Both players found the fairway on 1. Callahan would find the putting surface, while Pranger was left of the green in the bunker with a difficult bunker shot to the front left hole. Pranger was left with a right to left slider of a putt for par which just slid by and Callahan rolled in a 3 footer for par and the championship.
“I was pretty amped up going into the tee shot on 1, which was our 19th hole. I kid you not, carried it 327 yards and had about 72 yards into the hole, which was a huge advantage,” Callahan said. “After watching him put it into the front left bunker, I knew an up and down from there was highly unlikely. I threw my wedge shot safely 20 feet just past and right of the pin that was tucked away to the left.
“Drew put his bunker shot to about 17 feet and I knocked my first putt to about 3 feet. He missed his par putt and I just knocked in my short par putt for the victory.”
It’s a match that had everything and Callahan said it’s a big one for him.
“This match was an absolute roller coaster. After the match with Chad, I was mentally drained and honestly physically wore out,” Callahan said. “I let the foot off the gas pedal for the first four or five holes in the final match and it cost me.
“I had to mentally gather myself and redefine what winning was to me. Had to remind myself how bad I wanted this victory. A lot of outside issues fueled my want to win this tournament.”
Callahan said he had many people help him.
“My caddy, Jackson Workman, man I thank you from the bottom of my heart for your time in caddying me when you could,” Callahan said. “You did an absolute heck of a job and I really look forward to this summer with you on the bag.

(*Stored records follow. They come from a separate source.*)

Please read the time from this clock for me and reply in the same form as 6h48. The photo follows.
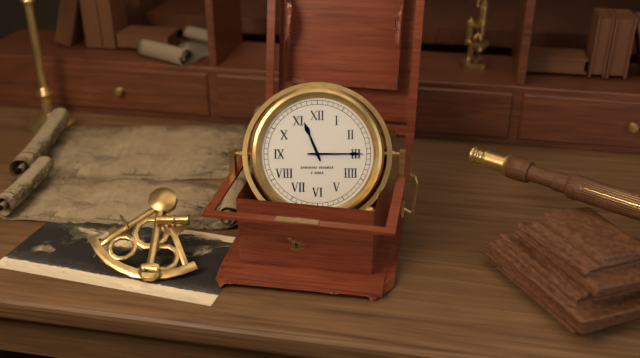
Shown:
11h15
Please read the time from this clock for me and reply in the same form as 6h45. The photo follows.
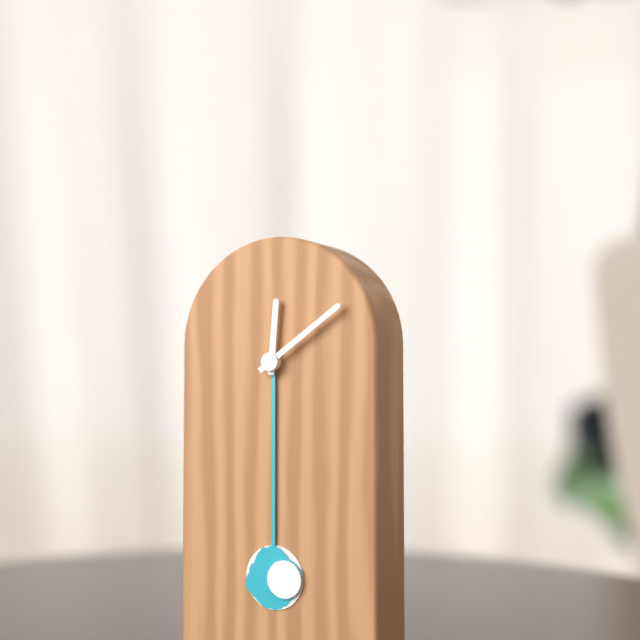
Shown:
12h09
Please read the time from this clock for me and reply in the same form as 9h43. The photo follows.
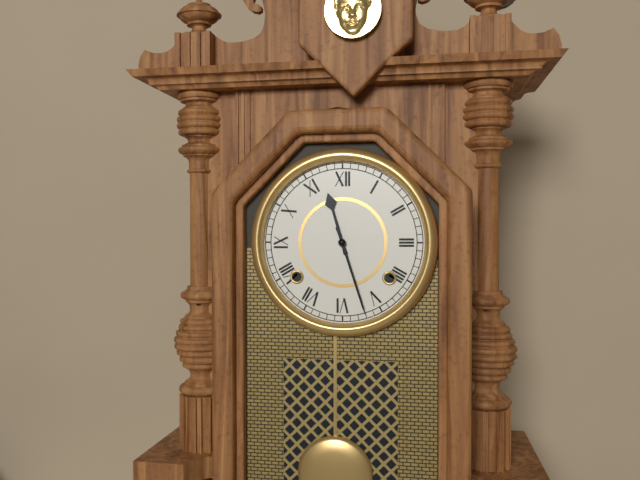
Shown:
11h27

My dad (Todd) did great filling in for Jackson and we won this thing together. Me and you Pops, always.”
He had fans out there watching him.
“My entire support group and family walked a number of holes to watch me. Not many people in the golf world have the incredible support group that I am lucky enough to have,” Callahan said. “Grandma Kathy walked 91 holes (including US Open Qualifier the next day) with me. I cannot explain to you how special that is.”
Callahan said his late Western Kentucky coach was a big influence for him.
“Philip Hatchett, although you’re not with us physically anymore, I promise you I feel your presence with every wedge I hit, every ‘committed target’ I have, and every “go get what you want” moment,” Callahan said. “I wouldn’t be the golfer and person I am without your influence and guidance in the years we had together. I’m forever playing for you coach.”